*WHAT THIS TASK INVOLVES*
Put every line of the records below into a Markdown table with the columns Row and Line, numbering rows from 1. Skip blank lines, and omit the pictures from the answer.

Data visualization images

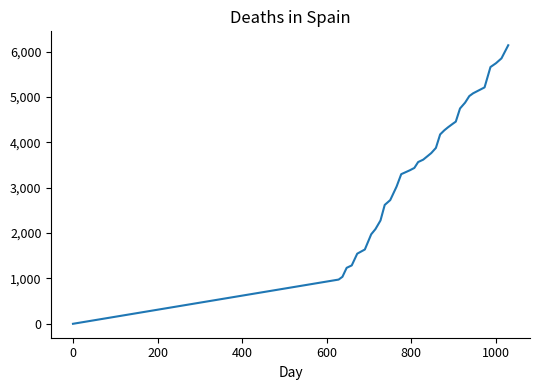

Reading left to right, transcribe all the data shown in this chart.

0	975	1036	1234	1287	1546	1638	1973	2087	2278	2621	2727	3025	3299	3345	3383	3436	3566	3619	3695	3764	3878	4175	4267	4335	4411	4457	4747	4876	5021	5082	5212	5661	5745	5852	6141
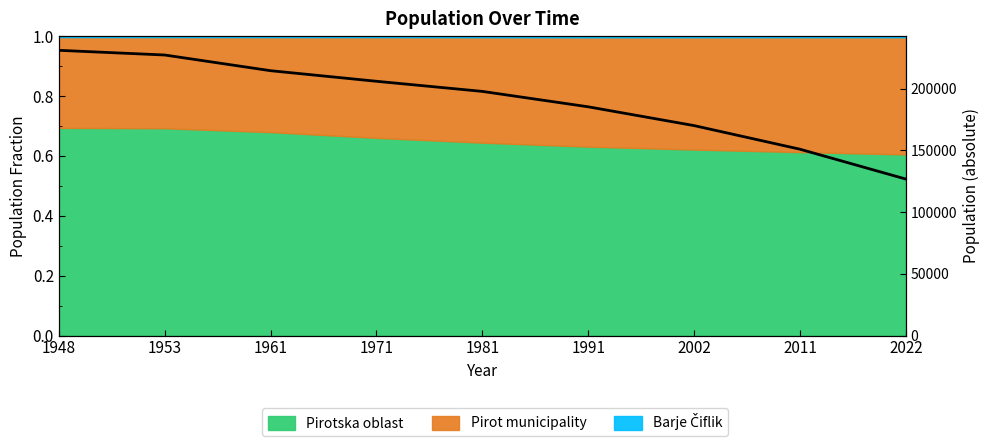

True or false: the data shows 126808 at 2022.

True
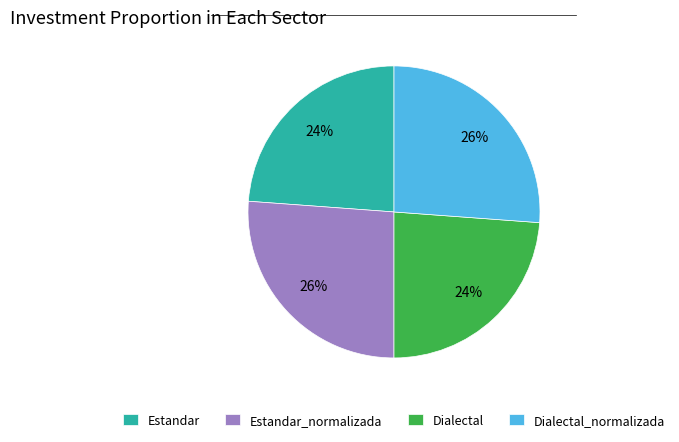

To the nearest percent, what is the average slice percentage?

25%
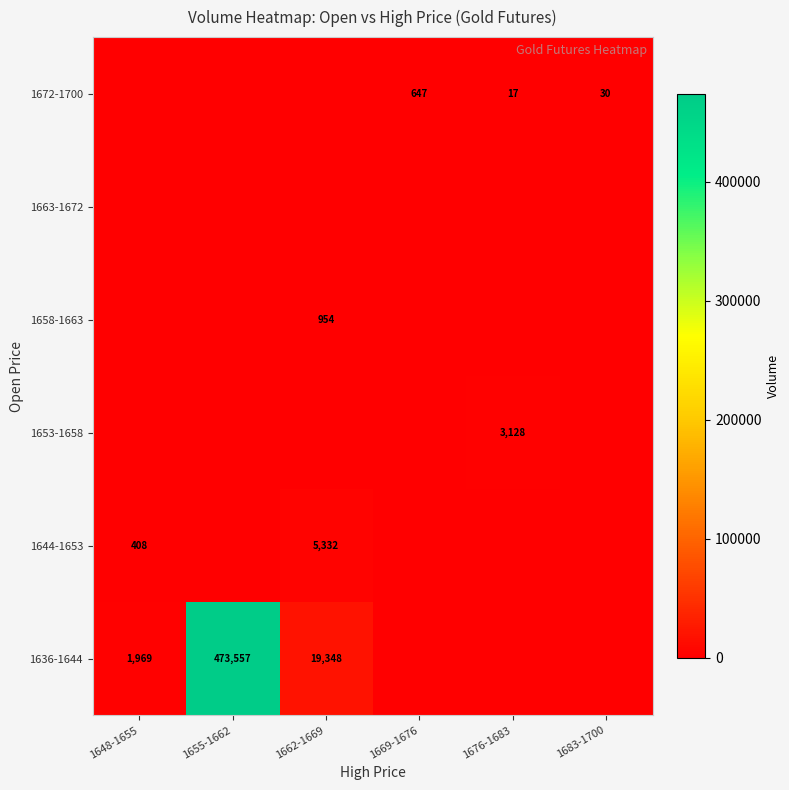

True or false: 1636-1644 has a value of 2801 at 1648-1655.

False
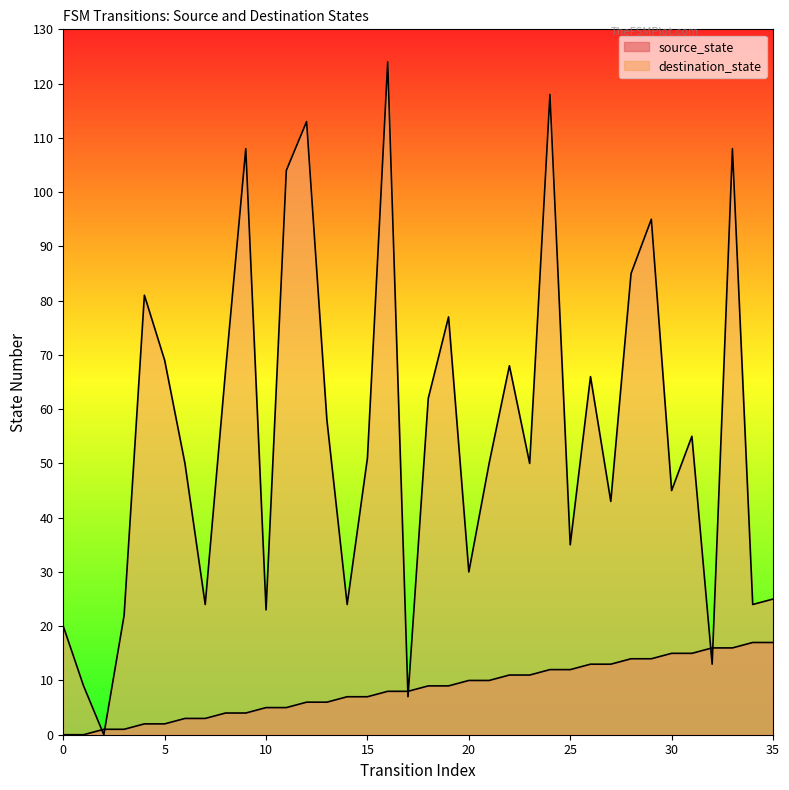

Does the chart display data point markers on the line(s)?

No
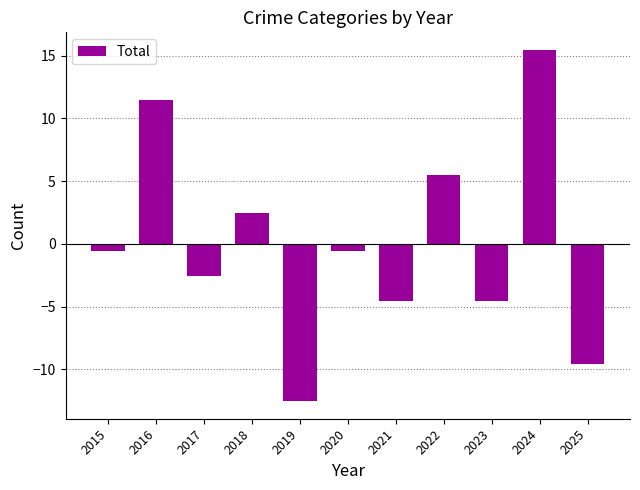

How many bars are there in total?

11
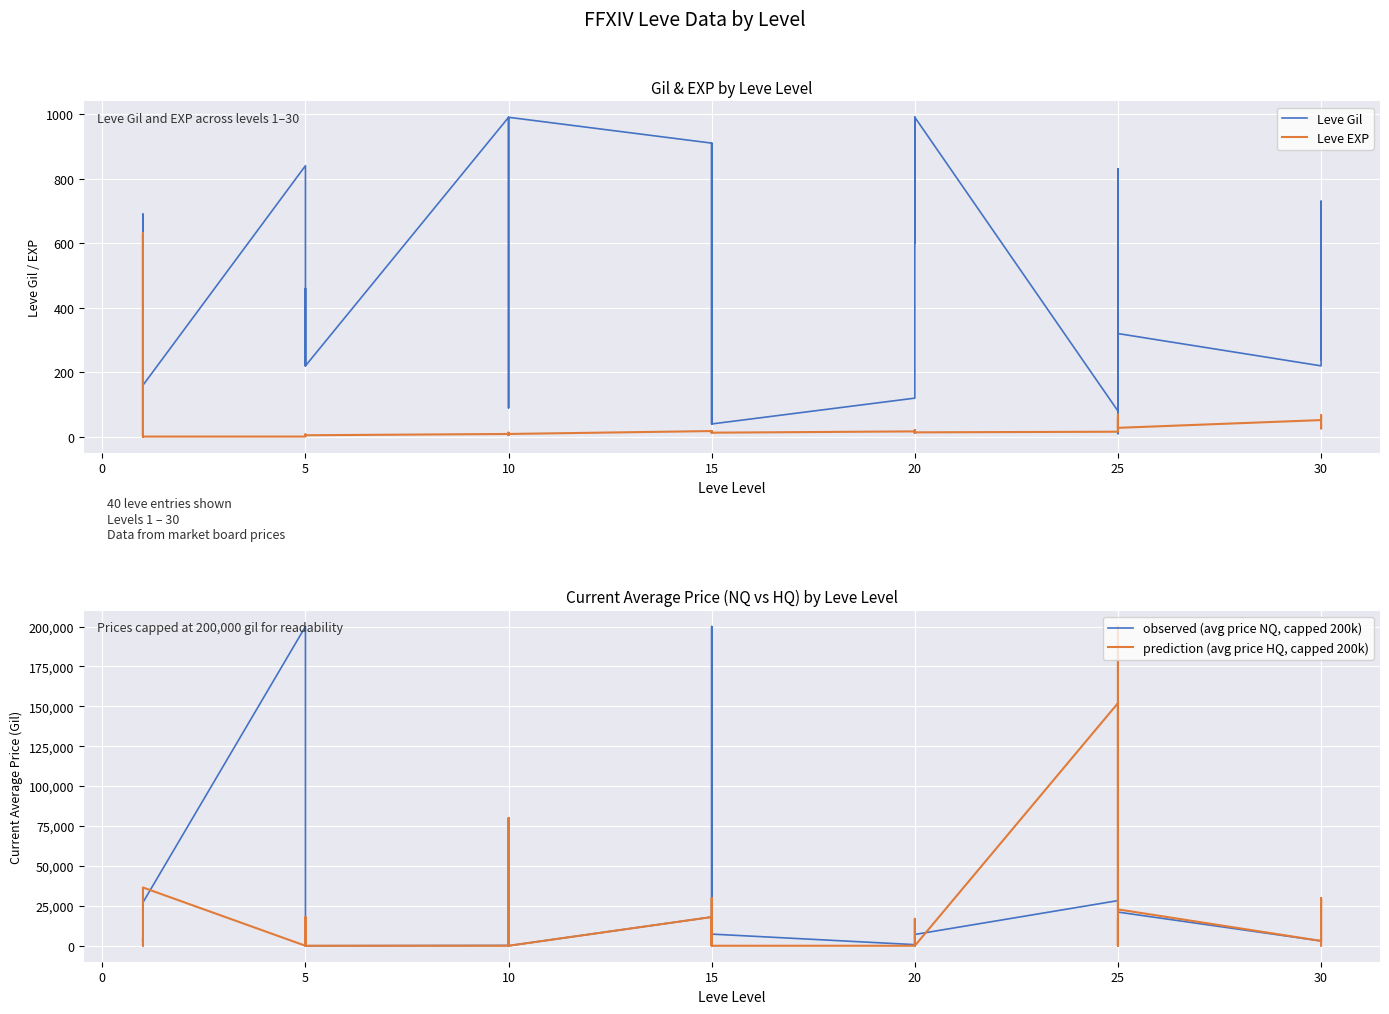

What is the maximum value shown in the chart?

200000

*RESPONSE TO THE TASK*
| Row | Line |
|---|---|
| 1 | Reading left to right, transcribe all the data shown in this chart. |
| 2 | 0	975	1036	1234	1287	1546	1638	1973	2087	2278	2621	2727	3025	3299	3345	3383	3436	3566	3619	3695	3764	3878	4175	4267	4335	4411	4457	4747	4876	5021	5082	5212	5661	5745	5852	6141 |
| 3 | True or false: the data shows 126808 at 2022. |
| 4 | True |
| 5 | To the nearest percent, what is the average slice percentage? |
| 6 | 25% |
| 7 | True or false: 1636-1644 has a value of 2801 at 1648-1655. |
| 8 | False |
| 9 | Does the chart display data point markers on the line(s)? |
| 10 | No |
| 11 | How many bars are there in total? |
| 12 | 11 |
| 13 | What is the maximum value shown in the chart? |
| 14 | 200000 |